As it turns out, most programming languages are not regular languages, as we will see at the end of this section.

A non regular language

We will look at a simple example of a language that isn't regular. The language contains only the characters X and Y, and consists of all the strings that consist of n Xs followed by n Ys, where n is any integer. Examples of valid strings are:

XY or XXYY or XXXYYY etc

Invalid strings include:

XXY or XXYYY

because the number of Xs and Ys are not equal. There are lots of other invalid strings, of course.

The state machine

Here is our state machine.
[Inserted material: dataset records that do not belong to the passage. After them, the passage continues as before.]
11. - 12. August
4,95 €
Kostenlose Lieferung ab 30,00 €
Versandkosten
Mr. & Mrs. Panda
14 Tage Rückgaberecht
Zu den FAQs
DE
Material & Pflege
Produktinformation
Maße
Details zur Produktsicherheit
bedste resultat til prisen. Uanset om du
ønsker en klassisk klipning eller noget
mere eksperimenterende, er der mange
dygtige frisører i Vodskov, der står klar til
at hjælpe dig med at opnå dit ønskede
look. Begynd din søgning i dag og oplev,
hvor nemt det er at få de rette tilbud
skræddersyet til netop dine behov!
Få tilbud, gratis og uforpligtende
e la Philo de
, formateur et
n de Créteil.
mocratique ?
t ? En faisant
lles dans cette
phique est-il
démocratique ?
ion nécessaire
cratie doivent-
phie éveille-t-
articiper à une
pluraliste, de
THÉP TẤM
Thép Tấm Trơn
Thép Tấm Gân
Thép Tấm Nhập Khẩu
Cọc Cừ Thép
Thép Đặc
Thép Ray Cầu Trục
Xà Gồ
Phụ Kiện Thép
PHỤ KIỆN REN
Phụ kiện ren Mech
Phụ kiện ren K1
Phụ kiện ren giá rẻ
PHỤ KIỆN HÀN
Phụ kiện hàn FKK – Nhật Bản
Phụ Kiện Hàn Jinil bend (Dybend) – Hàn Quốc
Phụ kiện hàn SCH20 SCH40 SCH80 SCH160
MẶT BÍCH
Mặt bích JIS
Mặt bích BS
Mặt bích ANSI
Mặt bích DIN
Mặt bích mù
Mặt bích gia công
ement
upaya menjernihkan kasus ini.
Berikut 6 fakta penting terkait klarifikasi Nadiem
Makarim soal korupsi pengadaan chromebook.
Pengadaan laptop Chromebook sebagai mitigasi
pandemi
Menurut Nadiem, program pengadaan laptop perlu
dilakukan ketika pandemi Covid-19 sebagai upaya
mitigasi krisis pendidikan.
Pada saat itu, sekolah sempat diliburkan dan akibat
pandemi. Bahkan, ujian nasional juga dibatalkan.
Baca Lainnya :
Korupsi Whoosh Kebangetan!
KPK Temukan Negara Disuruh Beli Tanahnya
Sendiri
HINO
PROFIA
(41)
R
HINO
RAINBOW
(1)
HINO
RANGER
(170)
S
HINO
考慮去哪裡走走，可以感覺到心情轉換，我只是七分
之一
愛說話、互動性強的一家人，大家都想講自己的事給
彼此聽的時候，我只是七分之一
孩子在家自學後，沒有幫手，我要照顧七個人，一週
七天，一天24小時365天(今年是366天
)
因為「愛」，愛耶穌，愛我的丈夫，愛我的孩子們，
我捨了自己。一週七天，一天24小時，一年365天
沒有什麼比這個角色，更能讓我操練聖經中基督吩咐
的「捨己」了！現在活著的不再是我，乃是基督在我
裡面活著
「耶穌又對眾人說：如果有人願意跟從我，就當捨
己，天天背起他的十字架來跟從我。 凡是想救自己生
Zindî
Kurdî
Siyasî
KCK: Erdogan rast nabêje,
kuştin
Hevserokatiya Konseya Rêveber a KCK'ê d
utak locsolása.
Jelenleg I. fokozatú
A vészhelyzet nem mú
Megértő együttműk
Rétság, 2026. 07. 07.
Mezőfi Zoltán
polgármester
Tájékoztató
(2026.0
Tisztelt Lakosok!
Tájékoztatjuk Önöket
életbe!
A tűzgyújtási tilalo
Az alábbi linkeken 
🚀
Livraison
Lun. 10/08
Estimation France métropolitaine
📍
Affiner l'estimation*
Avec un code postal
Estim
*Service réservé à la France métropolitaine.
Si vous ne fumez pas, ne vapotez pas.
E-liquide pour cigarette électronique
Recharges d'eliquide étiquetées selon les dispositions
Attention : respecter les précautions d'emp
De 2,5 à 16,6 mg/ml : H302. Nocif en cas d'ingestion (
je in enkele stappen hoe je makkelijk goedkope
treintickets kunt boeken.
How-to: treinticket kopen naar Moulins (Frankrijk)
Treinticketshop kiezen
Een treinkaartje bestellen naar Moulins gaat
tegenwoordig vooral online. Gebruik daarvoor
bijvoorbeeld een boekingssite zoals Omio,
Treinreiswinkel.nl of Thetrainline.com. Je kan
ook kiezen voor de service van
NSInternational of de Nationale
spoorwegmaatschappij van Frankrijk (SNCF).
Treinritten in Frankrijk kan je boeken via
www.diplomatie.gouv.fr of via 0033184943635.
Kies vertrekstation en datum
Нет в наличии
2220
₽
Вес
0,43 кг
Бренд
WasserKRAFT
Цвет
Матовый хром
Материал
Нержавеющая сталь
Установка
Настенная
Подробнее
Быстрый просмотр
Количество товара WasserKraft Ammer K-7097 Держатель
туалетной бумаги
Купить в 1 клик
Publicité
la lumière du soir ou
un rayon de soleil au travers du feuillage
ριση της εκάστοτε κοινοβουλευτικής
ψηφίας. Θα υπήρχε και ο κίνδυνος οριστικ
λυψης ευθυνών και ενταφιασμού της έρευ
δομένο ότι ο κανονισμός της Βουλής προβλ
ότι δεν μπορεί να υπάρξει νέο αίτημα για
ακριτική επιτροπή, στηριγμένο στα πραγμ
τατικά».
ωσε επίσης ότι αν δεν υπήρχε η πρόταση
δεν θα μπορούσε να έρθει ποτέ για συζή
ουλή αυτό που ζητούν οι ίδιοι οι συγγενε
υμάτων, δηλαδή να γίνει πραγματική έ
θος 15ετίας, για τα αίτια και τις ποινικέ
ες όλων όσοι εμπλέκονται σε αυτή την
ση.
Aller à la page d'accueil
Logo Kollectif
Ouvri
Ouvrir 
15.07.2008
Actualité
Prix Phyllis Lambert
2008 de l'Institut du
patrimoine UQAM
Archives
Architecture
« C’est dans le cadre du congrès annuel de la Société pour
For clarity we have excluded all the error paths and just show the correct paths through the machine:

Here is how it works for the string XY:

  • Starting in state 1
  • X moves us to state 2
  • Y moves us to state 9, which is the valid end state

Here is how it works for the string XXYY:

  • Starting in state 1
  • X moves us to state 2
  • X moves us to state 3
  • Y moves us to state 8
  • Y moves us to state 9, which is the valid end state

It should be clear how this works for other strings. Each X takes us one step further to the right, along the top row. We then need exactly the same number of Y characters to get us back to the valid end state, 9.

The problem

Here is the problem. The state machine shown for only works for 4 or less incoming X characters.

Of course, we could easily add extra states to allow us to handle 5 Xs. Or 10. Or 100.

But however many states you add, someone could come along with a string that was too long and the state machine would fail. To be capable of handling a string of any length you would need a state machine with an infinite number of states.

But we are dealing with finite state machines, which by definition cannot have an infinite number of states (the clue's in the name). A finite state machine cannot handle this particular language.

What does this mean?

Just because this languages isn't regular doesn't mean a computer can't parse it, of course. It is a very simple language - it would clearly be possible to write a program to check a string to see whether it was valid or not. You just need to count the number of Xs and then count the number of Ys, and check if they are the same.

But you can't use a finite state machine to do that, so our simple language isn't regular.

We can't apply some other methods of parsing that only apply to regular languages.

Programming languages

Are programming languages like Python or Java regular? Well it turns out most of them are not.

A simple way to see that is to look at a basic maths expression:

x = a * (b + c * (d + e * (f + g)))

This expression uses brackets. Brackets can be nested, as shown. One of the things that has to be true of any valid expression is that each opening bracket must be matched by a closing bracket.

Can a state machine do this? well we already know that it can't. Even if we ignore all the other parts of the expression, the very least we need to do is check a string like this:

((()))

for any number of brackets. That is exactly the same problem as we looked at before for strings like XXXYYY, so we know a finite state machine can't parse a mathematical expression, so any language that allows nested brackets can't be regular.

If fact you get a similar problem with other types of nesting. Nested if statements, nested for loops, nested function definitions, nested classes - any language that supports those things (and most langauges do) cannot be a regular language.